◆ **CONSIGNE A**
D'après l'article sur les armes chimiques en Syrie, qu'est-ce qui a conduit la diplomatie française à revenir sur la question de leur usage ? Répondez en une à trois phrases, s'il vous plaît.
◆ **CONSIGNE B**
Dans la liste, modifiez tout ce qui va de la ligne contenant « name author: (Kunth) Moldenke » jusqu'à celle contenant « habitat: Dry road through arid thicket », ces deux lignes comprises, en remplaçant « country » par « nation ». Ne changez rien d'autre et ne rendez que ces lignes.
**** EXTRAIT DU DOCUMENT ****
Le Monde 28 mai - Publié lundi 27 mai, le récit des deux envoyés spéciaux du Monde à Damas, qui ont été témoins d’attaques au gaz de la part des forces gouvernementales, a eu un grand retentissement médiatique, tant en France qu’à l’étranger.

Les témoignages et les scènes rapportées par Jean-Philippe Rémy - un journaliste connu pour son rôle trouble en 1994 lors des grands massacres du Rwanda - et le photographe Laurent Van der Stockt ont conduit la diplomatie française à revenir sur la question de l’usage d’armes chimiques en Syrie. « Il y a des présomptions de plus en plus fortes, de plus en plus étayées, d’usage localisé d’armes chimiques » aux dires du ministre des Affaires étrangères, Laurent Fabius.

Suivant Carla del Ponte, ancien procureur à la Cour pénale internationale et membre de la Commission d’enquête de l’ONU sur les violations des droits de l’homme en Syrie, ce sont les « rebelles » qui utilisent du gaz sarin.
**** ENTRÉES FOURNIES ****
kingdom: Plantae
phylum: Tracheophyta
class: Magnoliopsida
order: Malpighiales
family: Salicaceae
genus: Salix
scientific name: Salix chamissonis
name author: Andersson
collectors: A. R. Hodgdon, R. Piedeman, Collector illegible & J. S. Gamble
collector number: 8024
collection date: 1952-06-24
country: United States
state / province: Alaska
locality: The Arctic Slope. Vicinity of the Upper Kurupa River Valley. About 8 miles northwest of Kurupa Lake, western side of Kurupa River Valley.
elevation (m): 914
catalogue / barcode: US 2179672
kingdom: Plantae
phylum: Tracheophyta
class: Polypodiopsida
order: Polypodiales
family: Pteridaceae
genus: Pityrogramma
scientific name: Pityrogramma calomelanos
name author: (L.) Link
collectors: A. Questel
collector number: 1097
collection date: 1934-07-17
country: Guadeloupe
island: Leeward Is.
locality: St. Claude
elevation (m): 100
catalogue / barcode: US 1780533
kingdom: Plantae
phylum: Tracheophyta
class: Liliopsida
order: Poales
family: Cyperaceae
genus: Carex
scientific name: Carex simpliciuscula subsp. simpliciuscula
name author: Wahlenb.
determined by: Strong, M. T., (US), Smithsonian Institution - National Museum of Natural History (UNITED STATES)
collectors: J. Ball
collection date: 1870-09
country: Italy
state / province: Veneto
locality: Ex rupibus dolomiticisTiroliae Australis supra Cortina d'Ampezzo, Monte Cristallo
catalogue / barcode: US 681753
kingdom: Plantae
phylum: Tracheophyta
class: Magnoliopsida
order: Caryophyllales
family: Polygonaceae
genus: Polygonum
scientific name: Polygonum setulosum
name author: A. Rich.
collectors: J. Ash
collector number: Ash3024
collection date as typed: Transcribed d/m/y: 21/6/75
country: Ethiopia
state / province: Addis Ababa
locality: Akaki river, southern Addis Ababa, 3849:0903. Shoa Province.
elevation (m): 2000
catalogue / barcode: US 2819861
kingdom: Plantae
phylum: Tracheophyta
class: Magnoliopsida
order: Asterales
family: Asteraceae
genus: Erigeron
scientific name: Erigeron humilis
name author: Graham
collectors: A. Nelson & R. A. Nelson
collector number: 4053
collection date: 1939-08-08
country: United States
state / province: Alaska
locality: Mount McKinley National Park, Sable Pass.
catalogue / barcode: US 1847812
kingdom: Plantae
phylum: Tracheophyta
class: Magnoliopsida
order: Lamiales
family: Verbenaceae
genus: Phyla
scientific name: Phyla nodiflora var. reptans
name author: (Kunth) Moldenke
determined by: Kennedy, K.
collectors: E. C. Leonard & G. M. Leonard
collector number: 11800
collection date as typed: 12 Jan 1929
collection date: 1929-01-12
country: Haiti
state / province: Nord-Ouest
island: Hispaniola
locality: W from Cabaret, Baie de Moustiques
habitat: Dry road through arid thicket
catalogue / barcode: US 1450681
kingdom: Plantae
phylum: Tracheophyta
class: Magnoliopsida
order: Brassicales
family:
****
◆ **RÉSULTAT A**
Ce sont les témoignages et les scènes rapportés par les deux envoyés spéciaux du Monde à Damas, le journaliste Jean-Philippe Rémy et le photographe Laurent Van der Stockt. Ces derniers ont été témoins d'attaques au gaz menées par les forces gouvernementales, et leur récit, publié le lundi 27 mai, a amené la diplomatie française à revenir sur l'usage d'armes chimiques en Syrie.

◆ **RÉSULTAT B**
name author: (Kunth) Moldenke
determined by: Kennedy, K.
collectors: E. C. Leonard & G. M. Leonard
collector number: 11800
collection date as typed: 12 Jan 1929
collection date: 1929-01-12
nation: Haiti
state / province: Nord-Ouest
island: Hispaniola
locality: W from Cabaret, Baie de Moustiques
habitat: Dry road through arid thicket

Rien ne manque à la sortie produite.